O presidente da República, Jair Bolsonaro (sem partido), discursou nesta quinta-feira, 22, na Cúpula de Líderes sobre o Clima. Em participação por videoconferência, o presidente defendeu o Brasil dos ataques que o seu governo tem sofrido de diversos líderes mundiais, como o presidente dos Estados Unidos, Joe Biden, e o presidente da França, Emmanuel Macron, a respeito da gestão ambiental. Ele afirmou que o Brasil, como o detentor da maior biodiversidade do planeta e potência agro-ambiental, está na vanguarda do enfrentamento ao aquecimento global. Ele ressaltou que não se pode esquecer que a maior causa desse problema é a queima de combustíveis fósseis desenfreada ao longo dos últimos dois séculos. “O Brasil participou com menos de 1% das emissões históricas de gases de efeito estufa, mesmo sendo uma das maiores economias do mundo”, defendeu Bolsonaro. Segundo o presidente, atualmente o Brasil responde por menos de 3% das emissões globais anuais e conta com uma das matrizes energéticas mais limpas do mundo.
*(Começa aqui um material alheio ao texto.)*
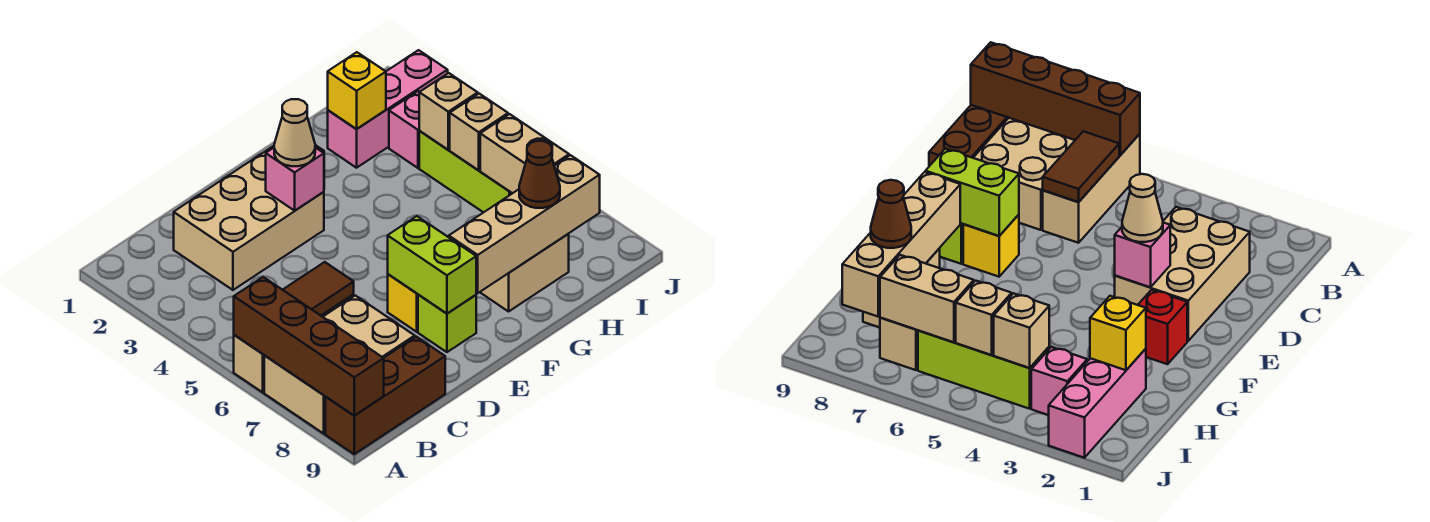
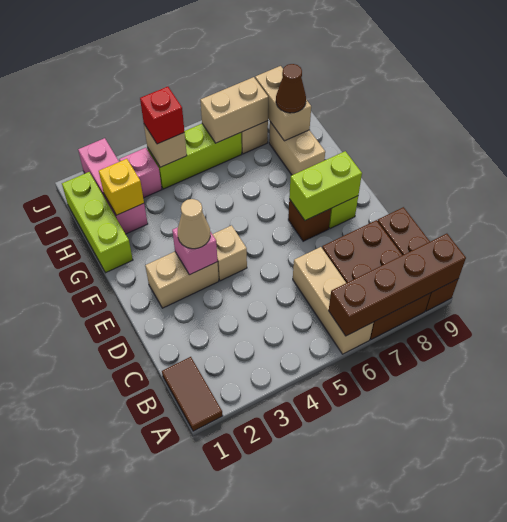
tan 2x3 brick [264,296,415,434] -> brown 2x3 brick [322,220,431,339]
brown 1x2 tile [283,262,354,315] -> brown 1x2 tile moved to [162,357,223,431]
tan 2x3 brick [174,152,324,290] -> tan 1x2 brick [145,251,219,308]
yellow 1x1 brick [388,274,418,332] -> brown 1x1 brick [288,199,331,241]
red 1x1 brick [1138,290,1187,364] -> red 1x1 brick moved to [140,87,184,144]
tan 1x4 brick [449,155,600,293] -> tan 1x2 brick [255,66,311,141]
none -> lime 1x3 brick [62,172,133,273]
tan 1x1 brick [450,94,508,170] -> tan 1x1 brick moved to [212,225,247,281]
“Somos pioneiros na difusão de biocombustíveis renováveis, como etanol, fundamentais para a despoluição de nossos centros urbanos. No campo promovemos uma revolução verde a partir da ciência e inovação. Produzimos mais, utilizando menos recursos, o que faz da nossa agricultura uma das mais sustentáveis do planeta”, afirmou. Como resultado dessas medidas, Bolsonaro disse que, nos últimos 15 anos, o Brasil evitou a emissão de mais de 7,8 bilhões de toneladas de carbono na atmosfera. O presidente afirmou que determinou que a neutralidade climática brasileira seja alcançada até 2050, antecipando em 10 anos a sinalização anterior. “Somos um dos poucos países em desenvolvimento a adotar, e reafirmar, uma NDC transversal e abrangente, com metas absolutas de redução de emissões inclusive para 2025, de 37%, e de 40% até 2030”, apontou. Bolsonaro também destacou o compromisso de eliminar o desmatamento ilegal até 2030. Ele ainda defendeu a “justa remuneração” pelos serviços ambientais prestados pelos biomas brasileiros ao planeta “como forma de reconhecer o caráter econômico das atividades de conservação”. No final do seu pronunciamento, o chefe do Executivo disse estar aberto à cooperação internacional.